Big Data Patterns, Mechanisms > Storage Patterns > Confidential Data Storage
Confidential Data Storage (Buhler, Erl, Khattak)
How can data stored in a Big Data solution environment be kept private so that only the intended client is able to read it?
A security engine is utilized that performs the encryption and decryption of data. Based on the confidentiality requirements, both raw and processed may need to be encrypted. Some NoSQL storage devices may also provide a means for automatic encryption and decryption of stored data.
The application of the Confidential Data Storage pattern can introduce data access latency and increase computational resource usage due to the added the processing requirements of encryption and decryption of data. This requires striking a balance between how long it takes for the algorithm to encrypt/decrypt data and the strength of the produced cipher text.
This pattern is generally applied together with the Centralized Access Management pattern to further protect against unauthorized data access.

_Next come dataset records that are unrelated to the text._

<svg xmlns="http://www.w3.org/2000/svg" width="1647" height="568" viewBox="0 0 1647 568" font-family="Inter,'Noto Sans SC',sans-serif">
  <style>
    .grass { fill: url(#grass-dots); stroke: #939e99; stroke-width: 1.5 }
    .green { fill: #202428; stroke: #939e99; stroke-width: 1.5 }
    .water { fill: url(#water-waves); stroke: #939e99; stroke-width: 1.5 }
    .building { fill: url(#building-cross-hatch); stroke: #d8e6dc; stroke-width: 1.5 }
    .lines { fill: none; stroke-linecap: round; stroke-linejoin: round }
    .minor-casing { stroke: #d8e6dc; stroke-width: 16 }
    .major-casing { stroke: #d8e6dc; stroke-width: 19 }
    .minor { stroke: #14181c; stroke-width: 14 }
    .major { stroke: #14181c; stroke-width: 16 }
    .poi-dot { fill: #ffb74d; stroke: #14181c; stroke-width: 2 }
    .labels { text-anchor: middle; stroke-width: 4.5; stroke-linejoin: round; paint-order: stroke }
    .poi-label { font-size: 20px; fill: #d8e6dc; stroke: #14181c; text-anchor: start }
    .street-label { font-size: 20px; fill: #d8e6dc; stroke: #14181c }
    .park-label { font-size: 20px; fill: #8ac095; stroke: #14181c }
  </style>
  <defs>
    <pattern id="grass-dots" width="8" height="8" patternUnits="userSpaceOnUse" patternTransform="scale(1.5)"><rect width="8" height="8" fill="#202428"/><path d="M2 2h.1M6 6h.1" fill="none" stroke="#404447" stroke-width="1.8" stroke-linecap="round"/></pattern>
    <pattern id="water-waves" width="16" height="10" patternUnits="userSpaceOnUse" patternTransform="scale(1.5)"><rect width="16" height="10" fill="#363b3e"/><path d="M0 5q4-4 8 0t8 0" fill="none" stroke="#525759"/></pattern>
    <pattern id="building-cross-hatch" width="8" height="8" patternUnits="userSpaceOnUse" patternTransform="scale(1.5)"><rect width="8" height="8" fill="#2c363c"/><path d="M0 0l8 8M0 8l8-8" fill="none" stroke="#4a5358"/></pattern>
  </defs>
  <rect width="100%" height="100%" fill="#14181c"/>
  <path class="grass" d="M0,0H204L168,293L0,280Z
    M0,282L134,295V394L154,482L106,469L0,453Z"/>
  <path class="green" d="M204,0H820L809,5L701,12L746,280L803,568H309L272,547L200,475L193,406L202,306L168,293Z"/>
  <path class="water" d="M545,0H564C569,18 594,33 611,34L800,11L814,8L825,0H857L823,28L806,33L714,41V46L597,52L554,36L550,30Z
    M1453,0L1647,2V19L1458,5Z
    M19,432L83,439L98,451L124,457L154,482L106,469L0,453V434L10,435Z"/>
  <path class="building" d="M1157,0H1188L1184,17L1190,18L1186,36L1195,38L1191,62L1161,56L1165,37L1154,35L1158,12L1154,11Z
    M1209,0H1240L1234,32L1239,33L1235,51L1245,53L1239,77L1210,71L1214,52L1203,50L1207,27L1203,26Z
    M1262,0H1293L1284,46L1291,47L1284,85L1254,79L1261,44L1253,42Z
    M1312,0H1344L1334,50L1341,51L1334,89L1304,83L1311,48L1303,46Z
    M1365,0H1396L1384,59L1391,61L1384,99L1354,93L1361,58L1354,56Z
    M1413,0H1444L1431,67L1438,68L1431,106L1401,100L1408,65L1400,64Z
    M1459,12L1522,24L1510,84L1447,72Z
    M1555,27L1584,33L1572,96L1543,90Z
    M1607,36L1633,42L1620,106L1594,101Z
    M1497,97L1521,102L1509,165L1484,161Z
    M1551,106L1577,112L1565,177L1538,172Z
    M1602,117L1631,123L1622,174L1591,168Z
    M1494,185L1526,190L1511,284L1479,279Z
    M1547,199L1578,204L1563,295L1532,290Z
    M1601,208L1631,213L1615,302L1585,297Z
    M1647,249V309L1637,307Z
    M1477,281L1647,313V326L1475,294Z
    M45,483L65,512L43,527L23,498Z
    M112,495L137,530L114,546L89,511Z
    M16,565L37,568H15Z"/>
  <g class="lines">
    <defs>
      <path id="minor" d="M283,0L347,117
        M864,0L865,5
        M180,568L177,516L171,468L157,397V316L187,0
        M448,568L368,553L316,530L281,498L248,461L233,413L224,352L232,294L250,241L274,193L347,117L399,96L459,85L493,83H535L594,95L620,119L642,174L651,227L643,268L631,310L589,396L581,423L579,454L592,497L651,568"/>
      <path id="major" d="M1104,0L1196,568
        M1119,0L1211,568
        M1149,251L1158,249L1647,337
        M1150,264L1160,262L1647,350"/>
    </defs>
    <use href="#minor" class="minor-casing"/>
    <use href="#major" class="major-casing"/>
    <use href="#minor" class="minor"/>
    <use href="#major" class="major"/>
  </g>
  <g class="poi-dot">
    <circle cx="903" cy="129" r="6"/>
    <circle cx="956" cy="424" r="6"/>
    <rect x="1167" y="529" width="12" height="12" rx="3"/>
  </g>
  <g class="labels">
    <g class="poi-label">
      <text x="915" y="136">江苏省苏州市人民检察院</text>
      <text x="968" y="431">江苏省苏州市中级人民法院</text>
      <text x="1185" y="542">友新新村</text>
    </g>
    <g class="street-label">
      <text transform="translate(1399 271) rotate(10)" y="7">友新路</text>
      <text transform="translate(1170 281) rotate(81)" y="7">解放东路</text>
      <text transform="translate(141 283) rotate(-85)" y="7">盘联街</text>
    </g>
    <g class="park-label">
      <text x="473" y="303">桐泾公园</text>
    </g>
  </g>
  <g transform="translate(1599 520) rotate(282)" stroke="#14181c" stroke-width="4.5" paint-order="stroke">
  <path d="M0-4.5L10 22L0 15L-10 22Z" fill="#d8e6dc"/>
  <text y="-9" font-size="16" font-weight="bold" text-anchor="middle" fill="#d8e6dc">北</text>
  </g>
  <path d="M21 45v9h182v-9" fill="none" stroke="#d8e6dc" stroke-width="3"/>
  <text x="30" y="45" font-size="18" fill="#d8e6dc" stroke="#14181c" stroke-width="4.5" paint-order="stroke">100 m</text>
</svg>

This way, only users with the right credentials can access the data.
Data that needs to be kept confidential is encrypted, and the encrypted data is then saved in a storage device. When the data needs to be read, it is decrypted first, provided that the client possesses the correct decryption key. This ensures confidentiality for both data-at-rest and data-in-motion.
- An XML dataset contains private data regarding employees, including date of birth and salary.
- The dataset is encrypted using a security engine.
- The encrypted dataset is then stored in a document NoSQL database.
- A malicious user accesses the dataset via the REST interface of the database.
- The database returns the dataset, which the malicious user is unable to parse because the data is encrypted.